◆ **Task directions**:
Write out the lines of the items word for word, from the line containing "scientific name: Rhynchosia minima" through the line containing "name author: (L.) J. Sm.", with both of those lines included.

___ Input records ___

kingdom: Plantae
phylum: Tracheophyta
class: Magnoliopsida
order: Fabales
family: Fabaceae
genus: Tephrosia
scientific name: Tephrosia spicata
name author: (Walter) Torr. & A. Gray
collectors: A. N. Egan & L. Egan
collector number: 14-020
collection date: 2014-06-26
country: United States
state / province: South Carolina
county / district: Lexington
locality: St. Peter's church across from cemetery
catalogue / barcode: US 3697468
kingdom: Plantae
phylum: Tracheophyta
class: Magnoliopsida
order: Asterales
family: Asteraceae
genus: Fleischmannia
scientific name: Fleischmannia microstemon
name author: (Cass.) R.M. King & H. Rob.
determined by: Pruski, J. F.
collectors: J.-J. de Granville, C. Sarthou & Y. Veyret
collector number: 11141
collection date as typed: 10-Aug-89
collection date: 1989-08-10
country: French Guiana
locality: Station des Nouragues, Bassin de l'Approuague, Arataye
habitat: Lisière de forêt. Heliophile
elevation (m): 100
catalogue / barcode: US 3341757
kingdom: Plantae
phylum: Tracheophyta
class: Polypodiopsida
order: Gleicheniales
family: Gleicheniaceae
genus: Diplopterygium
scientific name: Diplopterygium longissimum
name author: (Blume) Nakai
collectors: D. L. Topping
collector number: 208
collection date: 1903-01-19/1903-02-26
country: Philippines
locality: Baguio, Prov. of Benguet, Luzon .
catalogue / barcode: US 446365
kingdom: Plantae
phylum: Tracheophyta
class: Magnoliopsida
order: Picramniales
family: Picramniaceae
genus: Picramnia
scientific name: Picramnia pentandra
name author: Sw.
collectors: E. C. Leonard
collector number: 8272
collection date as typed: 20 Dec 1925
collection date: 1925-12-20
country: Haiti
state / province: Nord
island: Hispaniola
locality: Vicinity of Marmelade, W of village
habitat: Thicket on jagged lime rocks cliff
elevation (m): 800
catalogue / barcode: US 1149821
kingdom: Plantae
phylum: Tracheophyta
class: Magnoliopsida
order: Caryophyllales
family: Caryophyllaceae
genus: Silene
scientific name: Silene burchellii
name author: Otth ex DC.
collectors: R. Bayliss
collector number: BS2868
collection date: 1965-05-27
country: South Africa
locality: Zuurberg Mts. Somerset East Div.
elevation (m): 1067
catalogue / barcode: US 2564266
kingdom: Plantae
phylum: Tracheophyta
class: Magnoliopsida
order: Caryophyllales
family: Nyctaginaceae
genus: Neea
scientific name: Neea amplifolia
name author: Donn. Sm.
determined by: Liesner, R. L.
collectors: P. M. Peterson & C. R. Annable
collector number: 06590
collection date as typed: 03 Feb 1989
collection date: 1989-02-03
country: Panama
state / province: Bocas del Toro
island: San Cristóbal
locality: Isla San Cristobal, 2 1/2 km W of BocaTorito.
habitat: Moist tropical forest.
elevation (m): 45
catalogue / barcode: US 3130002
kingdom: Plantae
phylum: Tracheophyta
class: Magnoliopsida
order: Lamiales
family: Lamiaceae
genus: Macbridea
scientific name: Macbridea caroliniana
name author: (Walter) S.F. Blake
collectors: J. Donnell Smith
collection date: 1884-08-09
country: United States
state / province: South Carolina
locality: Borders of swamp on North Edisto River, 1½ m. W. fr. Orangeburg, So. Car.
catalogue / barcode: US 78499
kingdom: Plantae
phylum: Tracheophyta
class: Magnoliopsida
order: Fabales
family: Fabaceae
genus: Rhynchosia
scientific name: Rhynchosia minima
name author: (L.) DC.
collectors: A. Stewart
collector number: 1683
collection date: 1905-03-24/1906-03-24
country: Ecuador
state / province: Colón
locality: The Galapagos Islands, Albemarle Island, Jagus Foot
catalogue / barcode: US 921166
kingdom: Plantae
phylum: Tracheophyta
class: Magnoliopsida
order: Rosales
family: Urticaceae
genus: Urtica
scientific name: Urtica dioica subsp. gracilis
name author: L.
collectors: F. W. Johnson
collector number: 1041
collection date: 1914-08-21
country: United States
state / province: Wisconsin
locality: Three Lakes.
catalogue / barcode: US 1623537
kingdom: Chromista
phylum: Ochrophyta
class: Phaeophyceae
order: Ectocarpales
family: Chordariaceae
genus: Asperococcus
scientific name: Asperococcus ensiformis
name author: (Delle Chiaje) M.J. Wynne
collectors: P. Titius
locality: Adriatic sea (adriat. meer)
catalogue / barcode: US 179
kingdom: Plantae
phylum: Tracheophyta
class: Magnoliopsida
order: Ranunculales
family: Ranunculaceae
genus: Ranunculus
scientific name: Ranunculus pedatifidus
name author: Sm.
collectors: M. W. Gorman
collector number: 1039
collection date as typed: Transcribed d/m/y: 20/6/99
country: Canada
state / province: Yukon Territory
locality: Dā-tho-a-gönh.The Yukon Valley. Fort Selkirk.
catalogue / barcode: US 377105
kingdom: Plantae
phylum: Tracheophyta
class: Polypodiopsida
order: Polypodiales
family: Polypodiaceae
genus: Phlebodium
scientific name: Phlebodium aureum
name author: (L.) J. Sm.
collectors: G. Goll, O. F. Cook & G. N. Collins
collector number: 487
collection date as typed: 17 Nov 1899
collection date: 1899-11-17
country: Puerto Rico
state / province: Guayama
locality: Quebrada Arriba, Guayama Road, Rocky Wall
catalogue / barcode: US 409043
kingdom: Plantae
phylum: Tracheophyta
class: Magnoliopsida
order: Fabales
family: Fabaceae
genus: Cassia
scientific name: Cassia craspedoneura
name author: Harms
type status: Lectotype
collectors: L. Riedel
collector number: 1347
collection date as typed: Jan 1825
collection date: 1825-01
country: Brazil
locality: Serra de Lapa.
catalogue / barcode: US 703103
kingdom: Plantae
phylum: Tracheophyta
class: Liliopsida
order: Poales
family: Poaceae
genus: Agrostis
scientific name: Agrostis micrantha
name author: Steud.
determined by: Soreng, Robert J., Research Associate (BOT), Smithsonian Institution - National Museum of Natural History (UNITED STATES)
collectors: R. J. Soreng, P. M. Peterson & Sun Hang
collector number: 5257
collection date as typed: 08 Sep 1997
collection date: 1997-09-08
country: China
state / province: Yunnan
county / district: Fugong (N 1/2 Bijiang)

___

◆ **Result**:
scientific name: Rhynchosia minima
name author: (L.) DC.
collectors: A. Stewart
collector number: 1683
collection date: 1905-03-24/1906-03-24
country: Ecuador
state / province: Colón
locality: The Galapagos Islands, Albemarle Island, Jagus Foot
catalogue / barcode: US 921166
kingdom: Plantae
phylum: Tracheophyta
class: Magnoliopsida
order: Rosales
family: Urticaceae
genus: Urtica
scientific name: Urtica dioica subsp. gracilis
name author: L.
collectors: F. W. Johnson
collector number: 1041
collection date: 1914-08-21
country: United States
state / province: Wisconsin
locality: Three Lakes.
catalogue / barcode: US 1623537
kingdom: Chromista
phylum: Ochrophyta
class: Phaeophyceae
order: Ectocarpales
family: Chordariaceae
genus: Asperococcus
scientific name: Asperococcus ensiformis
name author: (Delle Chiaje) M.J. Wynne
collectors: P. Titius
locality: Adriatic sea (adriat. meer)
catalogue / barcode: US 179
kingdom: Plantae
phylum: Tracheophyta
class: Magnoliopsida
order: Ranunculales
family: Ranunculaceae
genus: Ranunculus
scientific name: Ranunculus pedatifidus
name author: Sm.
collectors: M. W. Gorman
collector number: 1039
collection date as typed: Transcribed d/m/y: 20/6/99
country: Canada
state / province: Yukon Territory
locality: Dā-tho-a-gönh.The Yukon Valley. Fort Selkirk.
catalogue / barcode: US 377105
kingdom: Plantae
phylum: Tracheophyta
class: Polypodiopsida
order: Polypodiales
family: Polypodiaceae
genus: Phlebodium
scientific name: Phlebodium aureum
name author: (L.) J. Sm.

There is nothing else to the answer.